Court slaps contractor with $2M penalty for misclassifying subcontractor workers

How daily supervision and company timeclocks exposed a costly misclassification

Court slaps contractor with $2M penalty for misclassifying subcontractor workers

A Washington appeals court just handed down a $2 million lesson about subcontractors: calling workers someone else's employees doesn't make it so.

In Newway Forming, Inc. v. City of Seattle, the Washington Court of Appeals published a decision on January 12, 2026, that should make every HR professional take a hard look at their subcontracting arrangements.

At the center of the dispute was Newway Forming, Inc., a concrete-forming company that in 2018 made an oral agreement with Baja Concrete USA Corp. to supply workers for its Seattle construction sites. On paper, Baja was the employer. In practice, things looked quite different.

When Seattle's Office of Labor Standards investigated in 2020, they found workers weren't getting overtime, meal breaks, rest periods, or proper minimum wage. Records were a mess. The violations across multiple workers over two years totaled more than $2 million.

Newway's defense was straightforward: these weren't our employees. Any violations were Baja's problem. The city disagreed, determining that Newway was a joint employer and therefore on the hook for the violations right alongside Baja.

The case went to a 14-day hearing where workers testified about their daily reality. The picture that emerged was telling. Newway foremen gave workers their assignments, answered their questions, and corrected their mistakes. Baja supervisors mostly just dropped workers off and picked them up.

The evidence was damning. Newway installed a timeclock at its trailer and required workers to use it, a requirement not imposed on other subcontractors. Newway reviewed timesheets before payroll processing and was the source of money that reached workers. Newway told Baja how many workers it needed and could bar specific workers from returning to sites.

The workers worked exclusively on Newway projects during the investigation period. Baja had registered in Washington specifically to provide workers to Newway. The cement-finishing work wasn't peripheral but core to Newway's business. In fact, Newway's own employees did identical work, but the company needed more hands.

Workers also used Newway's powered equipment, reported to Newway's trailers, and operated in Newway's world.

The hearing examiner applied the economic reality test, which looks at 13 factors to determine who really employs someone. The key insight is that you can't just count factors like a scorecard. You have to look at the whole picture. The examiner found eight factors pointed toward joint employment.

Newway fought back, taking the case to superior court and then to the Court of Appeals, arguing the hearing examiner had acted illegally. But at oral argument, Newway's lawyer admitted the examiner had used the right legal test. That concession proved fatal because Washington courts reserve statutory writs for extreme situations, not ordinary disagreements about applying law to facts.
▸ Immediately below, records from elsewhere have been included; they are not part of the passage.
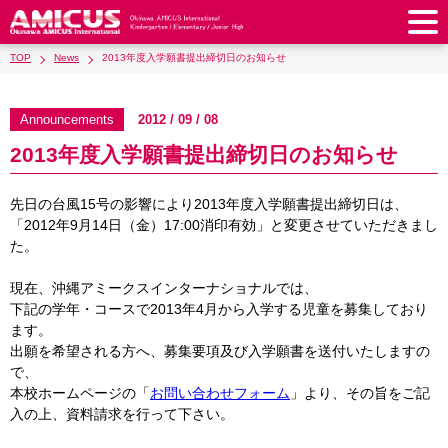
TOP
News
2013年度入学願書提出締切日のお知らせ
About Us
Philosophy & Vision
Greeting from our Principal
Announcements
2012 / 09 / 08
Kindergarten
2013年度入学願書提出締切日のお知らせ
Faculty & Staff
School Song & Symbol
Kindergarten
After School Care for Kinder
Elementary School
AMICUS SUMMER SCHOOL
Round Square
先日の台風15号の影響により2013年度入学願書提出締切日は、
School Uniforms
Support Lunch
Elementary School
Kids / Junior Clubs
Junior High School
「2012年9月14日（金）17:00消印有効」と変更させていただきまし
Facilities
School Expenses
た。
School Bus
SHinE (PTA)
After-School Care Program
School Uniforms
Junior High School
Kids / Junior Club
Admissions
History & School Profile
Recruitment
School Expenses
Admissions
現在、沖縄アミークスインターナショナルでは、
Support Lunch
School Bus
JH Study Club
After Graduation
下記の学年・コースで2013年4月から入学する児童を募集しており
News
Recruit
Contact Us
Request for Contributions
Admission Information
AMICUS Partnership Program
Transfer Examination
ます。
SHinE（PTA）
School Expenses
School Uniforms
Support Lunch
Current AMICUS Parents
Messages from Graduates
出願を希望される方へ、募集要項及び入学願書を送付いたしますの
Access & Maps
Info Sessions
Special Education
で、
Admissions
日本語
School Bus
SHinE（PTA）
本校ホームページの「
お問い合わせフォーム
」より、その旨をご記
入の上、資料請求を行って下さい。
School Expenses
Admissions
Close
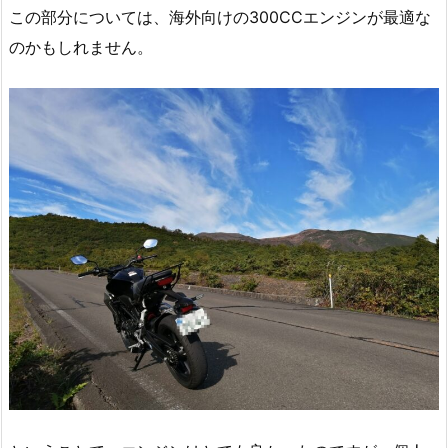
この部分については、海外向けの300CCエンジンが最適な
のかもしれません。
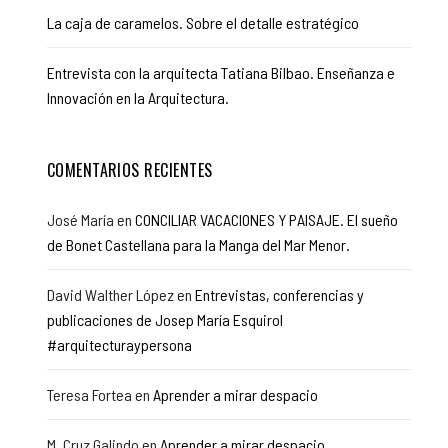
La caja de caramelos. Sobre el detalle estratégico
Entrevista con la arquitecta Tatiana Bilbao. Enseñanza e
Innovación en la Arquitectura.
COMENTARIOS RECIENTES
José María
en
CONCILIAR VACACIONES Y PAISAJE. El sueño
de Bonet Castellana para la Manga del Mar Menor.
David Walther López
en
Entrevistas, conferencias y
publicaciones de Josep María Esquirol
#arquitecturaypersona
Teresa Fortea
en
Aprender a mirar despacio
M. Cruz Galindo
en
Aprender a mirar despacio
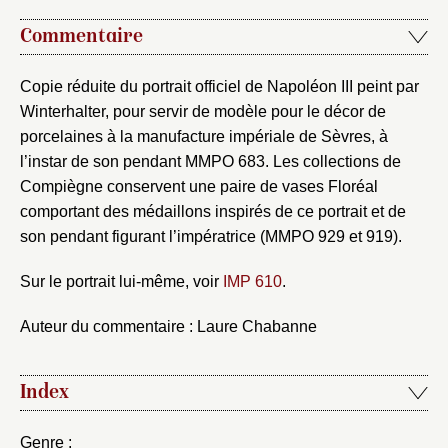
Envoyer
Commentaire
Vous n'êtes pas encore inscrit ?
Créer un compte
Vous avez oublié votre mot de passe ?
Cliquez ici
Copie réduite du portrait officiel de Napoléon III peint par
Créer et ajouter
Winterhalter, pour servir de modèle pour le décor de
porcelaines à la manufacture impériale de Sèvres, à
l’instar de son pendant MMPO 683. Les collections de
Compiègne conservent une paire de vases Floréal
comportant des médaillons inspirés de ce portrait et de
son pendant figurant l’impératrice (MMPO 929 et 919).
Sur le portrait lui-même, voir
IMP 610
.
Auteur du commentaire : Laure Chabanne
Index
Genre :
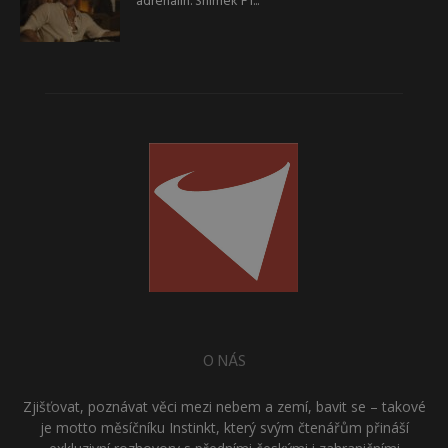
adrenalin. Snímek F1...
O NÁS
Zjišťovat, poznávat věci mezi nebem a zemí, bavit se – takové
je motto měsíčníku Instinkt, který svým čtenářům přináší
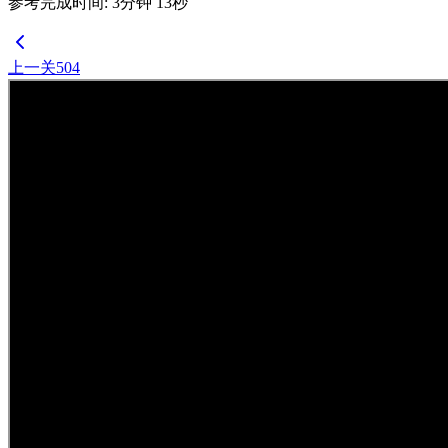
参考完成时间
:
3
分钟
13
秒
上一关
504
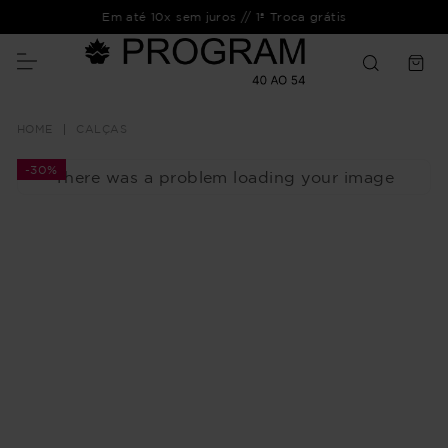
Em até 10x sem juros // 1ª Troca grátis
CALÇAS
-
30%
There was a problem loading your image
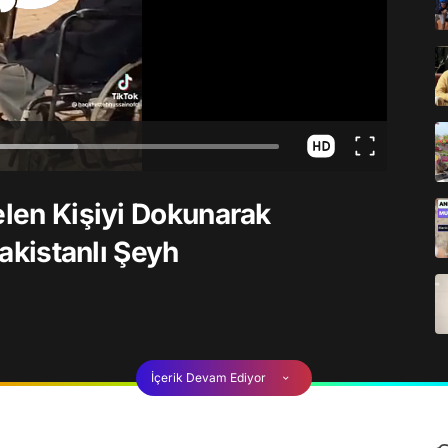
elen Kişiyi Dokunarak
Pakistanlı Şeyh
İçerik Devam Ediyor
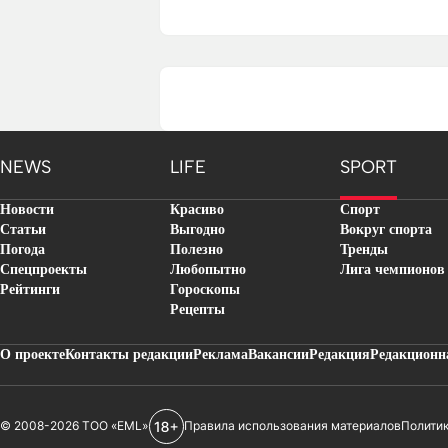
NEWS
LIFE
SPORT
Новости
Красиво
Спорт
Статьи
Выгодно
Вокруг спорта
Погода
Полезно
Тренды
Спецпроекты
Любопытно
Лига чемпионов
Рейтинги
Гороскопы
Рецепты
О проекте
Контакты редакции
Реклама
Вакансии
Редакция
Редакционн
© 2008-2026 ТОО «EML»
Правила использования материалов
Полити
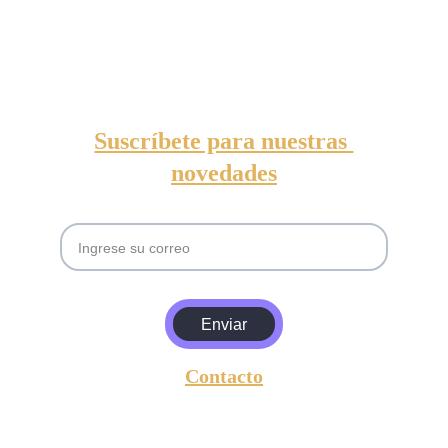
te quedes atrás.
Suscríbete para nuestras 
novedades
Email
Enviar
Contacto
entrada@amgyasociados.com
+5493813630157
Newway couldn't cite binding Washington authority for its position and didn't challenge the underlying facts. The Court of Appeals found the examiner had substantial evidence for each finding and affirmed the penalty.

For HR professionals, the practical lessons are clear. First, labels matter far less than day-to-day reality. Calling someone a subcontractor's employee doesn't protect you if your company exercises real control.

Second, supervision is critical. When your supervisors give daily assignments, answer questions, and correct work, you're acting like an employer regardless of who signs the paychecks.

Third, administrative controls tell the story. Requiring workers to use your timekeeping system, reviewing their timesheets, and approving payment creates an employment relationship even when money flows through another company.

Fourth, the ability to exclude workers from your workplace functions as firing power even if you're not technically terminating their employment elsewhere.

Finally, when work is integral to your core business and performed by people using your equipment at your facilities under your supervision, courts will find an employment relationship exists.

The financial stakes are real. This $2 million penalty included back wages, interest, liquidated damages, and civil penalties. Multiply violations across multiple workers over time, and the numbers climb fast.

As published precedent in Washington, this case joins growing scrutiny of arrangements where companies try to outsource employment obligations along with the work itself.